James Fair was an Irish immigrant, who had been a mine supervisor before forming Virginia Consolidated Mines.  After striking it rich, Fair spent most of his life steeped in scandal which continued on for years after his death. 

Fair had a well-earned reputation as a woman chaser.  When his wife divorced him in 1883 after 20 years of marriage and four children, he continued to carry on very public affairs. After Fair’s death, his children spent years fighting over his estate with a woman named Nettie Cravens, who claimed a secret marriage to Fair.

His oldest son James died of heart problems after receiving a controversial treatment for alcoholism.  His daughter Tessie so disliked her father that she turned him away from her wedding.  His son Charles was always in debt and was disowned by his father after marrying women of questionable reputation. The couple was killed in a car accident in 1902, which led to several years of gruesome headlines while their heirs fought in court over who had died first.

Collected data
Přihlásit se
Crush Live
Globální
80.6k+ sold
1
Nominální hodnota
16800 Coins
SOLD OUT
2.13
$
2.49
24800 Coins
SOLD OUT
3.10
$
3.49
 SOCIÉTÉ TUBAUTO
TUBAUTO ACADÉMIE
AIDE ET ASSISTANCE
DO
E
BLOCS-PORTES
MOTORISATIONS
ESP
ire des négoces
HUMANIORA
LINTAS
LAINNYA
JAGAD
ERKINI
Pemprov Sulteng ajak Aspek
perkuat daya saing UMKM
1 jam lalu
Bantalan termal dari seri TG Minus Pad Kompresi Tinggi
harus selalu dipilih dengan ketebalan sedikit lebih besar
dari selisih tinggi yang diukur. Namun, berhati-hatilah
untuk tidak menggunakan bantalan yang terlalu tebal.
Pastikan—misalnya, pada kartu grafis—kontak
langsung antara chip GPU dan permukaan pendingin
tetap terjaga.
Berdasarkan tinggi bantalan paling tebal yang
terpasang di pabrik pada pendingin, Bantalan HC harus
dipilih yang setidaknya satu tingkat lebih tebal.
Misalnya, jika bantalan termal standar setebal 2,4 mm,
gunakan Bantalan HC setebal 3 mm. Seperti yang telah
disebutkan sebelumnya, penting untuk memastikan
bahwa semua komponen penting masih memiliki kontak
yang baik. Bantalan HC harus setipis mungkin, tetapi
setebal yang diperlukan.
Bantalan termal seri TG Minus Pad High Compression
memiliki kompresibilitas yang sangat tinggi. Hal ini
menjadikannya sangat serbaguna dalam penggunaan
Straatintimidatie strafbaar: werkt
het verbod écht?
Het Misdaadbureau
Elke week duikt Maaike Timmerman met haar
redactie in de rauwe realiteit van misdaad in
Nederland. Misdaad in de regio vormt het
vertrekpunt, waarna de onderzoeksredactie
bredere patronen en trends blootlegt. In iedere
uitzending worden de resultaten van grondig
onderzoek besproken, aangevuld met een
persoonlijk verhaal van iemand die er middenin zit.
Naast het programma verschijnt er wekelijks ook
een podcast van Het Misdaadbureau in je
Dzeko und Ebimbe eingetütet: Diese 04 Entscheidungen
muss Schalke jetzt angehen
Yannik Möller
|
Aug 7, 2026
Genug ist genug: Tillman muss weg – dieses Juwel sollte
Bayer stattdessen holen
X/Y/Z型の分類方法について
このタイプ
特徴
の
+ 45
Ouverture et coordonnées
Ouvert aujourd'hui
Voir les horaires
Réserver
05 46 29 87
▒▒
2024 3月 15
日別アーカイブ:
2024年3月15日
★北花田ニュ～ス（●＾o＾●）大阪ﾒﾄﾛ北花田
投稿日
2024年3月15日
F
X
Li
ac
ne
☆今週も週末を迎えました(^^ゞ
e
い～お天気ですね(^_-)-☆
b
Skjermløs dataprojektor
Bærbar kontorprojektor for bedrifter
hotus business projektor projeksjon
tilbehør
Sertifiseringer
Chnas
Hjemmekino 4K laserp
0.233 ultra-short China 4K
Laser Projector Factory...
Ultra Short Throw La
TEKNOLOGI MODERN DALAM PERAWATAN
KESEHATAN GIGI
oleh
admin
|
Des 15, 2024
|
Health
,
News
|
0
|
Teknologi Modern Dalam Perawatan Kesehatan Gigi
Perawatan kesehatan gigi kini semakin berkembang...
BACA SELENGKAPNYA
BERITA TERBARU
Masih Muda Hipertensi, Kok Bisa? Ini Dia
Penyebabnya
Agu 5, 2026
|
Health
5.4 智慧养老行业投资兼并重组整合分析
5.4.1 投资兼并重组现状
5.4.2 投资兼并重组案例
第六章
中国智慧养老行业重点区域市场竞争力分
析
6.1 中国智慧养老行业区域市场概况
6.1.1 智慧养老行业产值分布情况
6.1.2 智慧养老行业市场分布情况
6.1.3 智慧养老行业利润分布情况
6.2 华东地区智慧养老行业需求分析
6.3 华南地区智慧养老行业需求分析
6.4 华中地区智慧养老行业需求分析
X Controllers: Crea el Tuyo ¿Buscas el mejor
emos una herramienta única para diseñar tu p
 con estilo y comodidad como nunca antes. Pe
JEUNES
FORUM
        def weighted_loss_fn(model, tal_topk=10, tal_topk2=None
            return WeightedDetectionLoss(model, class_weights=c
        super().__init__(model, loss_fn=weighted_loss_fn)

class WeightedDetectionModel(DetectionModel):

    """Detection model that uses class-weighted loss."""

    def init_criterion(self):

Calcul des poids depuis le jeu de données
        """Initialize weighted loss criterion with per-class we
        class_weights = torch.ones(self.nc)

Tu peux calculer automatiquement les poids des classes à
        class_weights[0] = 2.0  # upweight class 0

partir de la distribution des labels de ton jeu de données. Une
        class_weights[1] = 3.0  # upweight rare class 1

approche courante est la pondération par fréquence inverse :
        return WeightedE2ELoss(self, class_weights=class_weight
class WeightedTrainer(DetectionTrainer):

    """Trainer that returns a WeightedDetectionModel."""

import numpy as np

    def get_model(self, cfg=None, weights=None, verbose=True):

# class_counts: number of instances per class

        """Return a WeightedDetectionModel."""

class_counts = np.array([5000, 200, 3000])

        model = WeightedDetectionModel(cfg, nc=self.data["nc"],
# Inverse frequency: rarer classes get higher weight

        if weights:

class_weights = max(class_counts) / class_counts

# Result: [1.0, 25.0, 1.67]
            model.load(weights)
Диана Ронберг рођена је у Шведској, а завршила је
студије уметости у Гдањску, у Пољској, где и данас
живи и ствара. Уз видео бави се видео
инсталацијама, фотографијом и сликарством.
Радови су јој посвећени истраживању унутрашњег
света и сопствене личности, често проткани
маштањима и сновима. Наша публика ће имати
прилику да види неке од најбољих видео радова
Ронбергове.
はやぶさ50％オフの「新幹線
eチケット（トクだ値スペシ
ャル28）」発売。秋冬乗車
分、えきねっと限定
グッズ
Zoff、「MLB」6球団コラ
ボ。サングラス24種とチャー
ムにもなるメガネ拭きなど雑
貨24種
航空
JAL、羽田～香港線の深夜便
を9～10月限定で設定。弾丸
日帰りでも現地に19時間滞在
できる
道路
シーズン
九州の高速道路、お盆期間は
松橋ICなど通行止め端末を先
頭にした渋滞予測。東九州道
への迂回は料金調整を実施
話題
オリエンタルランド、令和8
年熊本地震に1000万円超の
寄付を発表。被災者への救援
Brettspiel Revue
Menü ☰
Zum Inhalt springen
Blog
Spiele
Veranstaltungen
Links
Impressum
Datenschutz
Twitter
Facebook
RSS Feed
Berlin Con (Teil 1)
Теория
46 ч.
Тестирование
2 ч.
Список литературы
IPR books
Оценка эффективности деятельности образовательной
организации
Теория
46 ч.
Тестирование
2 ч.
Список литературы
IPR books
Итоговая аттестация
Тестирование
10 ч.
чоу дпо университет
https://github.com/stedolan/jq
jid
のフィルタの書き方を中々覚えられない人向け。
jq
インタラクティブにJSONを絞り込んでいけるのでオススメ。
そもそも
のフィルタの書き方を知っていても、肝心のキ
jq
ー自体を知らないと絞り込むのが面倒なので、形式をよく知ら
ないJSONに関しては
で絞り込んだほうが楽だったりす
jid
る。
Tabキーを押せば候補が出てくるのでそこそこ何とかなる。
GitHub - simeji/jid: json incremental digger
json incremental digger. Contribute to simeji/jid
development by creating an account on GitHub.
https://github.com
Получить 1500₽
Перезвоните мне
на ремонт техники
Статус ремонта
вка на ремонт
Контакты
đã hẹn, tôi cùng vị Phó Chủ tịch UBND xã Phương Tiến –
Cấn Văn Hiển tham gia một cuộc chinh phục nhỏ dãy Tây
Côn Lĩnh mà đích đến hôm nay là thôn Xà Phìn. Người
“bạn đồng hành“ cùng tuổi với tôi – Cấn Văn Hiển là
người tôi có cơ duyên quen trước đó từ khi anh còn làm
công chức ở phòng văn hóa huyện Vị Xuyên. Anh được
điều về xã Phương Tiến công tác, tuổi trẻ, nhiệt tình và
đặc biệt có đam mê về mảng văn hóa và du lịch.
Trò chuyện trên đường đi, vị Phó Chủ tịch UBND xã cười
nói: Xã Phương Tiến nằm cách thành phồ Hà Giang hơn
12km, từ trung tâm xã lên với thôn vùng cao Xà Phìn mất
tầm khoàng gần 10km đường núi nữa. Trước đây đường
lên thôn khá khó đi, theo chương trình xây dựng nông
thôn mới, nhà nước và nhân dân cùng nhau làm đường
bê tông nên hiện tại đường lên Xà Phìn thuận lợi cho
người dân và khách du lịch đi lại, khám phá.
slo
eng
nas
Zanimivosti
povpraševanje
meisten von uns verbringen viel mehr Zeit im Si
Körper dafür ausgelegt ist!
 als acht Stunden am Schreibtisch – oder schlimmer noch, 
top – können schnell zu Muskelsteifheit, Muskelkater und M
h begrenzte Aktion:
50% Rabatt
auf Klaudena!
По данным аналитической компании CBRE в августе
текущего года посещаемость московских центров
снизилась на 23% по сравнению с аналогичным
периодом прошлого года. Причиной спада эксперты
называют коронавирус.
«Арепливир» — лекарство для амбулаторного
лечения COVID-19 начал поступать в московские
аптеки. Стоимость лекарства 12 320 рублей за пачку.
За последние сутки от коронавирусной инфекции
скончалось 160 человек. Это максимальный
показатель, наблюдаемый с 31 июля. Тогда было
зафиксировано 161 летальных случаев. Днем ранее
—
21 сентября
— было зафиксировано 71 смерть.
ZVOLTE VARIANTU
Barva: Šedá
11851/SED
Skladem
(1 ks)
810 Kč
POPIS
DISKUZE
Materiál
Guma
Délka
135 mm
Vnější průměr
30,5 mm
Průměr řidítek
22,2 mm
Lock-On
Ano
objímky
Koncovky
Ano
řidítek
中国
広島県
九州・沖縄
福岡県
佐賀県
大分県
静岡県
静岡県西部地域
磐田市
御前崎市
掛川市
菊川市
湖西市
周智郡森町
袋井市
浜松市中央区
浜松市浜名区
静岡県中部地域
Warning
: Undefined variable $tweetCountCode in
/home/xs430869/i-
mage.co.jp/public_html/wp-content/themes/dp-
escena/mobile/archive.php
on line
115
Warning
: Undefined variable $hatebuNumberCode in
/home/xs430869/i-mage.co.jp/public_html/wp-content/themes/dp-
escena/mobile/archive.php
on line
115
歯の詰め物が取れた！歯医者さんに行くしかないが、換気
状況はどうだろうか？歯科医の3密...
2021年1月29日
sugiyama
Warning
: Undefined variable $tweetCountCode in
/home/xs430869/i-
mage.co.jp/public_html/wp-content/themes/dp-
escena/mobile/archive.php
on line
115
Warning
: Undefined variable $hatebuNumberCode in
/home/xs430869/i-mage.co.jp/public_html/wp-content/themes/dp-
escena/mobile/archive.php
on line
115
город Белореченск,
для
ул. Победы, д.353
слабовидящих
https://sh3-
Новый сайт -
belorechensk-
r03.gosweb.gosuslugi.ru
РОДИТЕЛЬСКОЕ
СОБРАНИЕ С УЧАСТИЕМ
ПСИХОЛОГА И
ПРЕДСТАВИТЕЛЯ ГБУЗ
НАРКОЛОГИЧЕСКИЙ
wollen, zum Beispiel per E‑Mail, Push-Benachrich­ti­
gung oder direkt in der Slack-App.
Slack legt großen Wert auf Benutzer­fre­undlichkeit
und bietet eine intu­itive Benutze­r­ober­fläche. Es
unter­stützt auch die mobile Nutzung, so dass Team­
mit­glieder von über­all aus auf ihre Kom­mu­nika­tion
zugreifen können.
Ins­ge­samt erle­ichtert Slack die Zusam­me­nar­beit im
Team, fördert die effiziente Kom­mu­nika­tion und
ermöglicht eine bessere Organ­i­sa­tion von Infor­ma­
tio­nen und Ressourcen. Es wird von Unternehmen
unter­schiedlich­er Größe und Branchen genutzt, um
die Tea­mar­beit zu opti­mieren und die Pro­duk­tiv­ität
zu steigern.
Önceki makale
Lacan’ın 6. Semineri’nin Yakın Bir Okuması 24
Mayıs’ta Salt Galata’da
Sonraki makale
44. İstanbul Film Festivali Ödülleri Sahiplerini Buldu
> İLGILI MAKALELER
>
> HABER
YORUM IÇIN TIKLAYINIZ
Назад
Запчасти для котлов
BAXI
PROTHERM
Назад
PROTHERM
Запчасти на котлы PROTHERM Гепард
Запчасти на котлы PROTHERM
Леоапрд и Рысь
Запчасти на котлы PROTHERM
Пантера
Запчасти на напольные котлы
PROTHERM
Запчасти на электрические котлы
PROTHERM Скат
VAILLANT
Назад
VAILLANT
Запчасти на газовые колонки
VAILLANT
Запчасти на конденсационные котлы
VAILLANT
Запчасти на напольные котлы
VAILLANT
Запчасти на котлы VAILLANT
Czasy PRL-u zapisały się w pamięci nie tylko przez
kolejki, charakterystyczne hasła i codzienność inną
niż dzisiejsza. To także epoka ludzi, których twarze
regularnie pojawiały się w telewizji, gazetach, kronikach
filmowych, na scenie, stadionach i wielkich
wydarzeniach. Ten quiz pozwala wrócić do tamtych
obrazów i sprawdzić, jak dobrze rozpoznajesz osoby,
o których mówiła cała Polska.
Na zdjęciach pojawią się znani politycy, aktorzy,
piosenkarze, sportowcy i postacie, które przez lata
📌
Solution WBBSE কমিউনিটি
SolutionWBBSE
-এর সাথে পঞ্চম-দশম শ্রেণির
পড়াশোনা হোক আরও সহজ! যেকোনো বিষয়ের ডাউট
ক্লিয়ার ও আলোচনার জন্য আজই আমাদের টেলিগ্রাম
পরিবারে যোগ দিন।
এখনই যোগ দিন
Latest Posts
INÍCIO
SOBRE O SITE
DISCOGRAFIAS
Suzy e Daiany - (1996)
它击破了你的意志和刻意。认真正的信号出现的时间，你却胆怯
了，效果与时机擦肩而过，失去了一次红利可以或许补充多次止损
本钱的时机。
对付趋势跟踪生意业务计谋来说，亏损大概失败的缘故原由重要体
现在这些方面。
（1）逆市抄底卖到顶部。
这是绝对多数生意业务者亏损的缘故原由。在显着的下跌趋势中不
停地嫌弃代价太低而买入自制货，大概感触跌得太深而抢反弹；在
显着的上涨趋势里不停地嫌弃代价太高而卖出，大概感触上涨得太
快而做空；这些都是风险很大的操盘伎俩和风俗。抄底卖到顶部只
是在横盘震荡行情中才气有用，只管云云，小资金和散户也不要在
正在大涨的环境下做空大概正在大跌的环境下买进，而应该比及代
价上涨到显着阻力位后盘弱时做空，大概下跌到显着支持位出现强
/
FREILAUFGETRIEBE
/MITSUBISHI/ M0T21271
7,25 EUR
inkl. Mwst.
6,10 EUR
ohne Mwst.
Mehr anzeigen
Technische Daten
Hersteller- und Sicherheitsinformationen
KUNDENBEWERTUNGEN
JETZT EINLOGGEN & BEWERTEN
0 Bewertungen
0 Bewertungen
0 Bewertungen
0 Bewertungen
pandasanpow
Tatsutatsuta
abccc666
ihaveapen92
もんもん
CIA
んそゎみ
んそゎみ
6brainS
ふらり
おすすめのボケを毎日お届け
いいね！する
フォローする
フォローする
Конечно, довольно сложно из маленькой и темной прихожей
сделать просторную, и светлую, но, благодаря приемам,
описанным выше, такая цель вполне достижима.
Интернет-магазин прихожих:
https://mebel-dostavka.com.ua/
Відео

### TO DO
• A. In the account of James Fair, what year did his wife divorce him?
• B. Please pick up the account of James Fair after its final sentence and carry it forward.

### TASK ANSWERS
• A. 1883

• B.
 Photo by Matthew Brady , Courtesy: Library of Congress Prints and Photographs Division. Brady-Handy Photograph Collection.


John William Mackay
1831 - 1902
McKay was the richest of the Bonanza Kings because he owned two-fifths interest in the mine, having bought out an early fifth partner named Walker.    

Like O’Brien, Mackay left daily operations of the company to Flood and Fair.   In 1866, he used his fortune to escape to Paris with his new wife. In the 1880s, he formed a communications company that laid two trans-Atlantic cables, increasing capacity and driving cable rates down.  He was involved in planning the first trans-Pacific cable, completed after his death.